In the early days of May I had a dream, a reckoning of a sort.
In it, I sailed upon a calm sea with a steady breeze at my back and a briny beef in my jaw. My skiff ran aground on a sandbar, one of those mystical ones that surprise sailors in the middle of the Atlantic.
To my right an unnoticed fog parted, and I saw standing there a sturdy building constructed by masons with rough hands and sinewy backs. As I approached it on foot, defying gravity’s underwater tug, I noticed a loose bit of mortar. Picking at it only made it worse and I eventually pulled one red brick free and watched it fall slowly toward the waves.
Before I could truly contemplate the meaning of the shattered bits floating away from me on the never-ending current, the entire façade shuddered and collapsed in on itself in a cartoon fashion leaving only a pile of rubble and a settling dust cloud soon to reveal the hidden treasure of corpses still holding brass goblets in mid-celebration.
From the wreckage I pulled a gilded banner in an ancient tongue that I could easily read but whose meaning escaped me. It was as if I saw the word ‘brown’ but couldn’t comprehend the concept of color.
I turned to kiss my blonde companion as if she had been with me since the beginning and then I awoke.
That morning I sought out the nearest rabbi and propounded my experience, begging for an explanation. He immediately reminded me that I was not Jewish, but still he smiled and sat me down in his red suede wingback chair with the dozens of hammered pushpins lining the front of the arms. And then he explained:
“In a desert not so far from your birthplace, two dogs fought over a scrap of meat. After many battles, the meat had been torn asunder and disappeared, but the dogs fought on having forgotten the original matter at hand, so accustomed were they to hating one another. Soon enough, an eagle happened upon them and chastised the two for such nonsense. The majestic fowl pointed out that they had fought over nothing whilst a great treasure lay beneath their feet. The eagle left, feeling quite proud of its ability to solve the dispute of these poor dirty animals. As it left, the dogs began to fight over their new found treasure, this bone buried in the sand.”

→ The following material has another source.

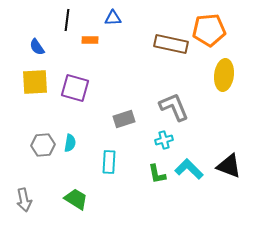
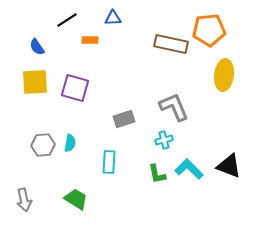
black line: rotated 50 degrees clockwise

“Before long, the eagle returned to check on the mongrels’ progress only to find them even more rapt with mutual hatred. The bird’s keen eyes recognized the bone they had dug up for what it really was and immediately attacked the stronger of the two dogs, cutting off its head and kissing the bloody neck with promises that the body would survive. While the beheaded dog bled and the remaining mutt stared in stunned riot, the eagle grasped the bone and flew away.”
The rabbi smiled as he finished, as if to say See? It is all so simple.

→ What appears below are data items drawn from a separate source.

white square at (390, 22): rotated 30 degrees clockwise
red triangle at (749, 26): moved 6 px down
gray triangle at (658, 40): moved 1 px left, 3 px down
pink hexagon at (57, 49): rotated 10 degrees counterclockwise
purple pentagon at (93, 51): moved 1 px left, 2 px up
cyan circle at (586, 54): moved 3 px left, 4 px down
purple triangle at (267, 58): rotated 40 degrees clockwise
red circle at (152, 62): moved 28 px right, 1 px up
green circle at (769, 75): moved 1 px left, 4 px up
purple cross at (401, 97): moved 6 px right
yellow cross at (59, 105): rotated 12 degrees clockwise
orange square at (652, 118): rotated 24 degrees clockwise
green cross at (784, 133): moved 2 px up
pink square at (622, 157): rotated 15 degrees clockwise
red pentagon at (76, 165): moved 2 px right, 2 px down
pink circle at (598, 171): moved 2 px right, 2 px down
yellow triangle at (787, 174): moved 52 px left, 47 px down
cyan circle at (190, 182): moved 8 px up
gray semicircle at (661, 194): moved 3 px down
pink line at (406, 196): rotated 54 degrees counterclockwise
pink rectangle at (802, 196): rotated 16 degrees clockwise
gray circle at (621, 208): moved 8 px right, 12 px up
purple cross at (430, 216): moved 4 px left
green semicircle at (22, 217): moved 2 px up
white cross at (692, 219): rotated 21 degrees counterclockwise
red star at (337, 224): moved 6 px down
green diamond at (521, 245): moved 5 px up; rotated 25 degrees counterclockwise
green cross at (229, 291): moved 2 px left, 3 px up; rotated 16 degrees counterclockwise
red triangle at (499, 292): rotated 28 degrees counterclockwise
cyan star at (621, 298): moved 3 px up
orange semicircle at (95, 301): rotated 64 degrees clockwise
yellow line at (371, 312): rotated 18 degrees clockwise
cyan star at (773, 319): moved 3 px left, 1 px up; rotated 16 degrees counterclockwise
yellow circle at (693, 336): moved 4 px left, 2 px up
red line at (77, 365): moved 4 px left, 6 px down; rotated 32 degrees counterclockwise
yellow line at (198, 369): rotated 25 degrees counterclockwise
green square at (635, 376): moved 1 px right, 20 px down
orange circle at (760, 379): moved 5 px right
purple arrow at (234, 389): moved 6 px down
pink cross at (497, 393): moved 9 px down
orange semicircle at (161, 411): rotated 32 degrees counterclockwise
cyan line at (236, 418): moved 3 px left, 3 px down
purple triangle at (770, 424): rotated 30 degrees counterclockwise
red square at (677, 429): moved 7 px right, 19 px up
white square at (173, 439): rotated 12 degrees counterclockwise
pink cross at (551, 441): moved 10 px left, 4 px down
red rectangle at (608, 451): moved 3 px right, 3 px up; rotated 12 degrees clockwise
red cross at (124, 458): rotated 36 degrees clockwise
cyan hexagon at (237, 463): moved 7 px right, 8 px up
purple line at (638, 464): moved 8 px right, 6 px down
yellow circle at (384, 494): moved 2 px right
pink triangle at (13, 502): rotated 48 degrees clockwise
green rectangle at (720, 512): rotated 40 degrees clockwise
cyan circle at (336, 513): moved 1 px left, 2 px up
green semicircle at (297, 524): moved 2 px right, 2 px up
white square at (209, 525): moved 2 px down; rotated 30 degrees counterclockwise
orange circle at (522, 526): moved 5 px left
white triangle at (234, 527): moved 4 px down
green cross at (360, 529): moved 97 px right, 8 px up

I apologized for letting my gentile mind prevent me from seeing the wisdom of his tale. I promised to study his answer until I understood.
For one thousand, three hundred and seventy one days I pondered. Finally, one night, I returned to my oceanic sandbar and my pretty blonde companion. The two of us settled down upon the pile of rubble and watched the dust cloud fall slowly around us, on us, in us. We breathed in the foul stench of the Corpse Gala and spouted Socinianistic philosophies as the sound of growling canines bore closer and closer still.
As the sun set on this, my second and final reckoning, in the middle of a calm sea, an eagle dropped a shard of bone in my companion’s lap before falling headlong, feathers ablaze, into the salty water and vanishing. The dogs stopped their whelping and settled at our feet and the sea slowly rose to swallow us. Oy vey!